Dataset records
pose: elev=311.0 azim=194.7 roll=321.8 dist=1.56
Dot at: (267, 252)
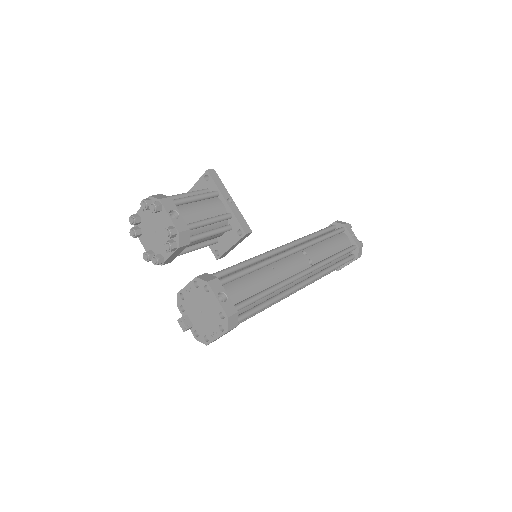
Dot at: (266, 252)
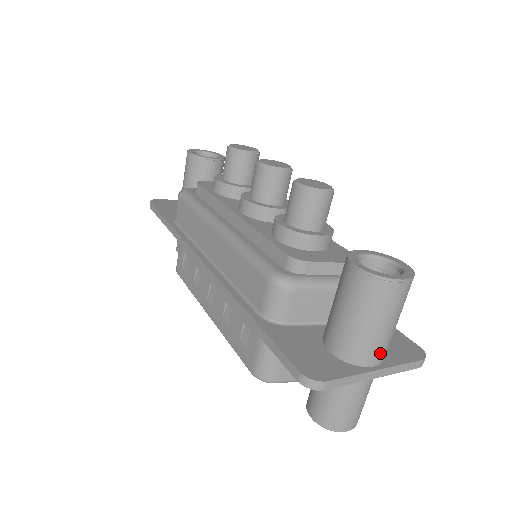
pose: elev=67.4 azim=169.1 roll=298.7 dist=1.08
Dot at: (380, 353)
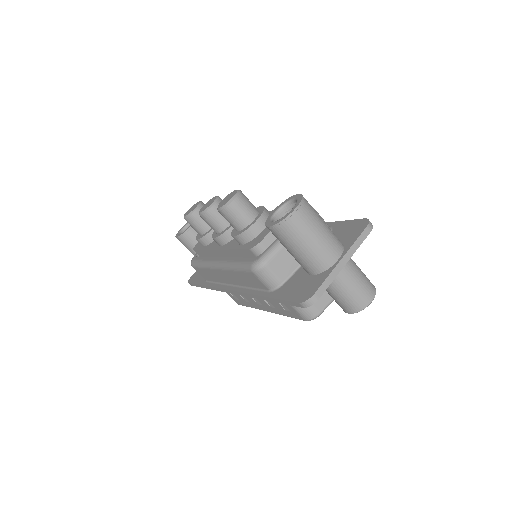
Dot at: (333, 250)
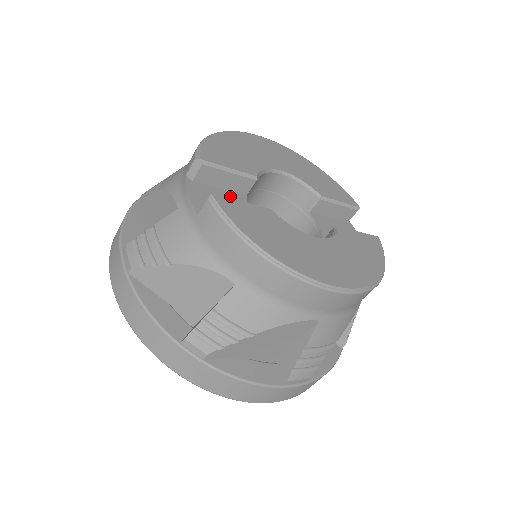
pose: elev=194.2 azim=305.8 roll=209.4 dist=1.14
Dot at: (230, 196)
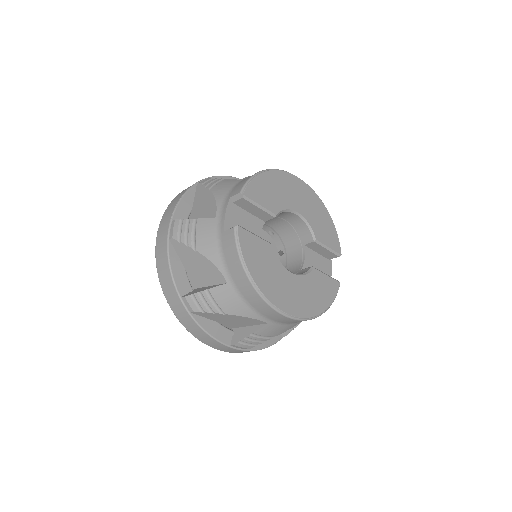
Dot at: (253, 220)
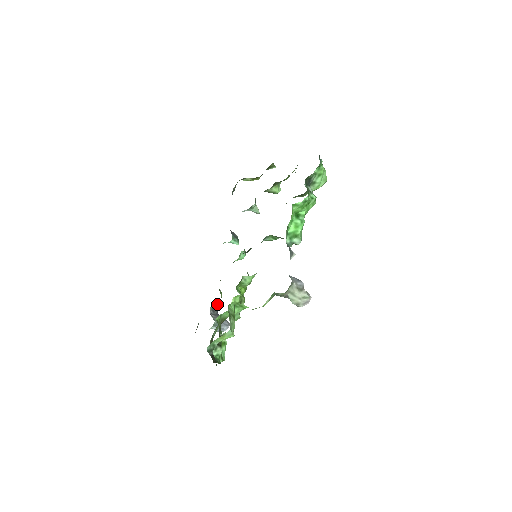
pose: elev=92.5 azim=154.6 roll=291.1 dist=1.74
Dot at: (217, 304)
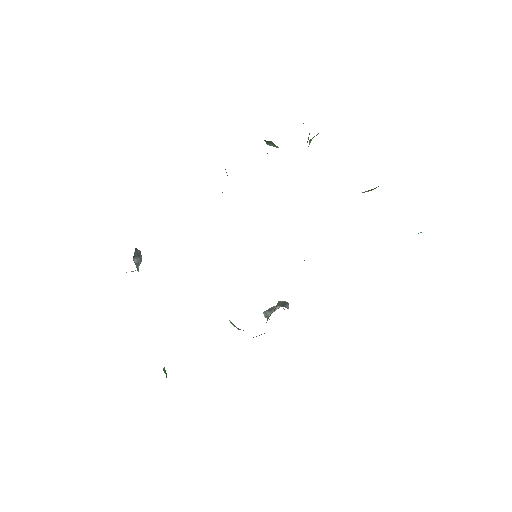
Dot at: occluded
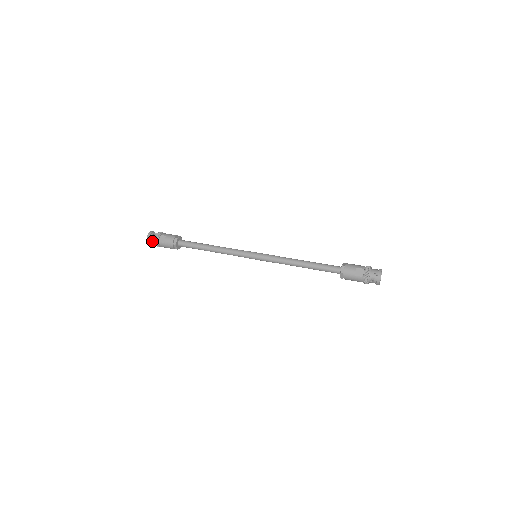
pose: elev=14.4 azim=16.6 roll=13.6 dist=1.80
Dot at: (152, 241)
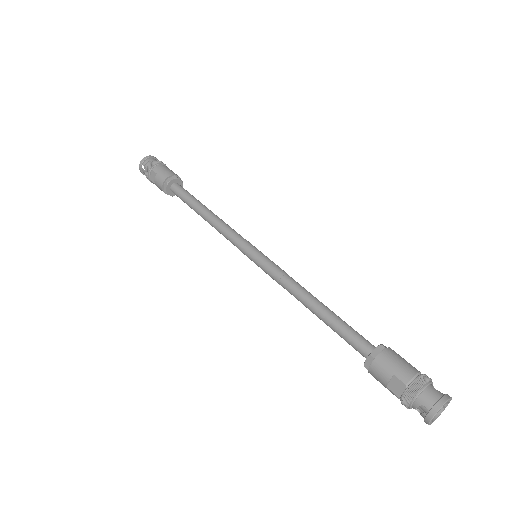
Dot at: occluded
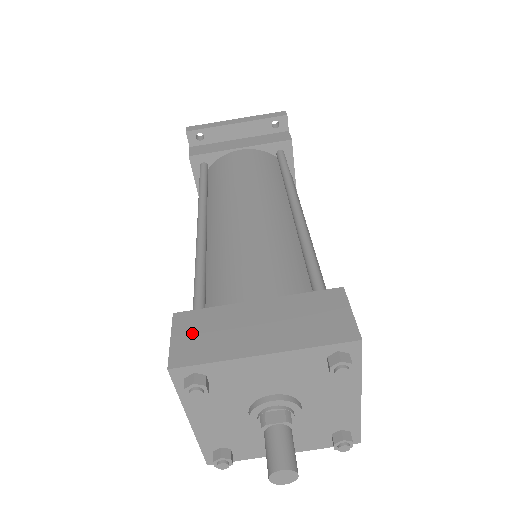
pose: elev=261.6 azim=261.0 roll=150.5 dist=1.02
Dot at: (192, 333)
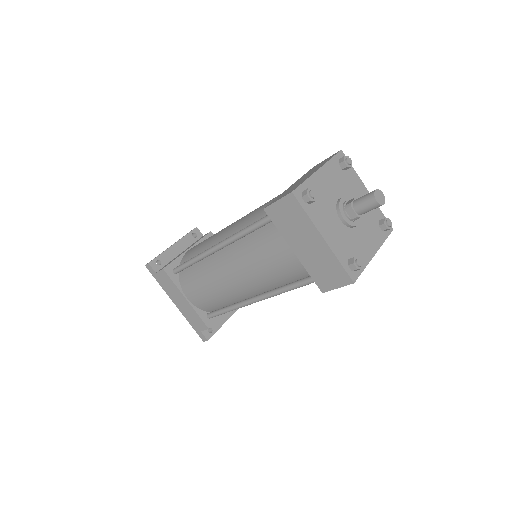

**Given exercise**
Render every line of the listing above as a numbered list, skipping blank lines. Leave the pictures out of your answer.

**Result of this task**
1. pose: elev=311.0 azim=194.7 roll=321.8 dist=1.56
2. Dot at: (267, 252)
3. Dot at: (266, 252)
4. pose: elev=67.4 azim=169.1 roll=298.7 dist=1.08
5. Dot at: (380, 353)
6. Dot at: (333, 250)
7. pose: elev=194.2 azim=305.8 roll=209.4 dist=1.14
8. Dot at: (230, 196)
9. Dot at: (253, 220)
10. pose: elev=92.5 azim=154.6 roll=291.1 dist=1.74
11. Dot at: (217, 304)
12. Dot at: occluded
13. pose: elev=14.4 azim=16.6 roll=13.6 dist=1.80
14. Dot at: (152, 241)
15. Dot at: occluded
16. pose: elev=261.6 azim=261.0 roll=150.5 dist=1.02
17. Dot at: (192, 333)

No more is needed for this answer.